WSDOT: Committee will examine public safety, historic preservation for Aurora Bridge project

Washington State Department of Transportation officials announced Friday design is under way on a WSDOT project to deter people from jumping off of the State Route 99 Aurora Bridge in Seattle. WSDOT has formed an advisory committee to represent community, business and local government interests as the design moves forward.

“The Aurora Bridge is a designated City of Seattle landmark and listed on the National Register of Historic Places,” said WSDOT Regional Administrator Lorena Eng. “The committee will help ensure our fence design reflects community values and issues, complements the bridge and surrounding landscape, and meets the permit requirements of the City of Seattle’s Landmarks Preservation Board and the Washington State Department of Archaeology and Historic Preservation.”

The public is invited to attend the next committee meeting, to be held from 6 p.m. to 8 p.m., Thurs., July 17, at the Phinney Neighborhood Center located at 6532 Phinney Ave.

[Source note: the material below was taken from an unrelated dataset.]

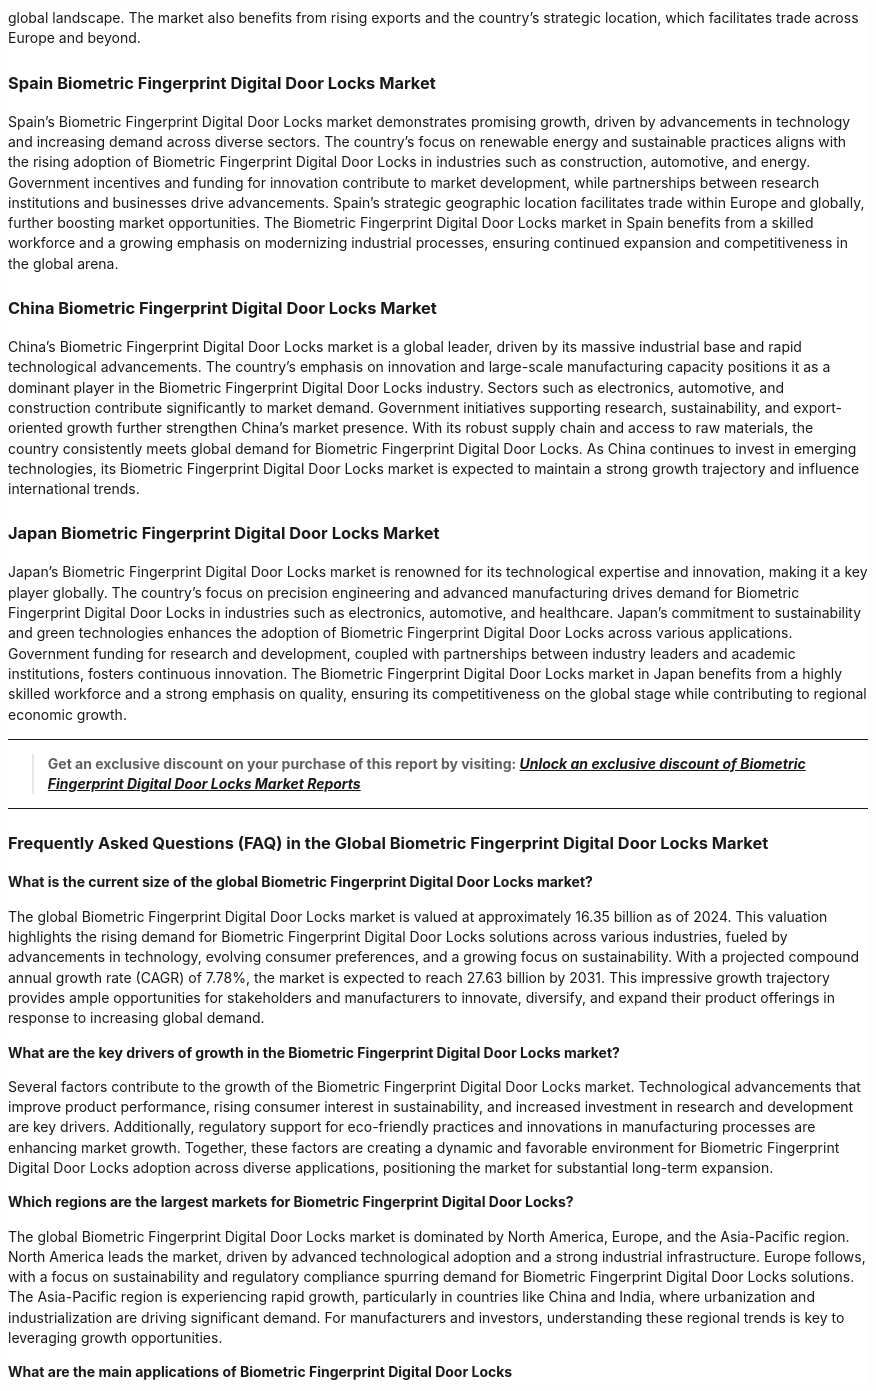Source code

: global landscape. The market also benefits from rising exports and the country&rsquo;s strategic location, which facilitates trade across Europe and beyond.</p><h3>Spain Biometric Fingerprint Digital Door Locks Market</h3><p>Spain&rsquo;s Biometric Fingerprint Digital Door Locks market demonstrates promising growth, driven by advancements in technology and increasing demand across diverse sectors. The country&rsquo;s focus on renewable energy and sustainable practices aligns with the rising adoption of Biometric Fingerprint Digital Door Locks in industries such as construction, automotive, and energy. Government incentives and funding for innovation contribute to market development, while partnerships between research institutions and businesses drive advancements. Spain&rsquo;s strategic geographic location facilitates trade within Europe and globally, further boosting market opportunities. The Biometric Fingerprint Digital Door Locks market in Spain benefits from a skilled workforce and a growing emphasis on modernizing industrial processes, ensuring continued expansion and competitiveness in the global arena.</p><h3>China Biometric Fingerprint Digital Door Locks Market</h3><p>China&rsquo;s Biometric Fingerprint Digital Door Locks market is a global leader, driven by its massive industrial base and rapid technological advancements. The country&rsquo;s emphasis on innovation and large-scale manufacturing capacity positions it as a dominant player in the Biometric Fingerprint Digital Door Locks industry. Sectors such as electronics, automotive, and construction contribute significantly to market demand. Government initiatives supporting research, sustainability, and export-oriented growth further strengthen China&rsquo;s market presence. With its robust supply chain and access to raw materials, the country consistently meets global demand for Biometric Fingerprint Digital Door Locks. As China continues to invest in emerging technologies, its Biometric Fingerprint Digital Door Locks market is expected to maintain a strong growth trajectory and influence international trends.</p><h3>Japan Biometric Fingerprint Digital Door Locks Market</h3><p>Japan&rsquo;s Biometric Fingerprint Digital Door Locks market is renowned for its technological expertise and innovation, making it a key player globally. The country&rsquo;s focus on precision engineering and advanced manufacturing drives demand for Biometric Fingerprint Digital Door Locks in industries such as electronics, automotive, and healthcare. Japan&rsquo;s commitment to sustainability and green technologies enhances the adoption of Biometric Fingerprint Digital Door Locks across various applications. Government funding for research and development, coupled with partnerships between industry leaders and academic institutions, fosters continuous innovation. The Biometric Fingerprint Digital Door Locks market in Japan benefits from a highly skilled workforce and a strong emphasis on quality, ensuring its competitiveness on the global stage while contributing to regional economic growth.</p><hr /><blockquote><p><strong>Get an exclusive discount on your purchase of this report by visiting: <em><a href="://marketresearchpulse.com/ask-for-discount/112450?utm_source=Github&amp;utm_medium=0117">Unlock an exclusive discount of Biometric Fingerprint Digital Door Locks Market Reports</a></em>&nbsp;</strong></p></blockquote><hr /><h3>Frequently Asked Questions (FAQ) in the Global Biometric Fingerprint Digital Door Locks Market</h3><p><strong>What is the current size of the global Biometric Fingerprint Digital Door Locks market?</strong></p><p>The global Biometric Fingerprint Digital Door Locks market is valued at approximately 16.35 billion as of 2024. This valuation highlights the rising demand for Biometric Fingerprint Digital Door Locks solutions across various industries, fueled by advancements in technology, evolving consumer preferences, and a growing focus on sustainability. With a projected compound annual growth rate (CAGR) of 7.78%, the market is expected to reach 27.63 billion by 2031. This impressive growth trajectory provides ample opportunities for stakeholders and manufacturers to innovate, diversify, and expand their product offerings in response to increasing global demand.</p><p><strong>What are the key drivers of growth in the Biometric Fingerprint Digital Door Locks market?</strong></p><p>Several factors contribute to the growth of the Biometric Fingerprint Digital Door Locks market. Technological advancements that improve product performance, rising consumer interest in sustainability, and increased investment in research and development are key drivers. Additionally, regulatory support for eco-friendly practices and innovations in manufacturing processes are enhancing market growth. Together, these factors are creating a dynamic and favorable environment for Biometric Fingerprint Digital Door Locks adoption across diverse applications, positioning the market for substantial long-term expansion.</p><p><strong>Which regions are the largest markets for Biometric Fingerprint Digital Door Locks?</strong></p><p>The global Biometric Fingerprint Digital Door Locks market is dominated by North America, Europe, and the Asia-Pacific region. North America leads the market, driven by advanced technological adoption and a strong industrial infrastructure. Europe follows, with a focus on sustainability and regulatory compliance spurring demand for Biometric Fingerprint Digital Door Locks solutions. The Asia-Pacific region is experiencing rapid growth, particularly in countries like China and India, where urbanization and industrialization are driving significant demand. For manufacturers and investors, understanding these regional trends is key to leveraging growth opportunities.</p><p><strong>What are the main applications of Biometric Fingerprint Digital Door Locks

N. in Seattle. Committee members will review and discuss WSDOT’s preliminary design alternatives for the fence, which will be attached to the bridge’s outer railing. WSDOT encourages the public to come and watch the committee meeting. Those who attend the meeting will have the opportunity to express their viewpoints on comment cards.

Members of the public who cannot attend advisory committee meetings can review the latest design concepts and submit comments on the project Web site at .

While WSDOT will decide which preliminary design it submits to the Landmarks Preservation Board this November, the advisory committee will play a vital role in the development of fence designs and identification of a preferred design for board review.
The Washington State Legislature provided $1.5 million for project design last March and will consider $5.9 million in construction funding during the 2009 legislative session. If funding is approved, WSDOT expects to complete design in 2009 and begin fence construction in 2010.

According to WSDOT statistics, an average of four to five people jump from the Aurora Bridge each year. Concerns stem from people who live and work below the bridge and at recovery sites who must witness the aftermath and also the risk of personal injury due to someone jumping or falling from the bridge. Additionally, first responders put themselves at considerable risk when attempting water rescues. Many believe a fence will reduce the likelihood of people jumping or falling from the from the bridge.

The Aurora Bridge was built in 1931 and is officially named the George Washington Memorial Bridge. It links the Queen Anne and Fremont neighborhoods in Seattle. It carries Aurora Avenue (State Route 99) over the west end of Seattle’s Lake Union. The bridge is 2,945 feet long, 70 feet wide and 167 feet above Lake Union.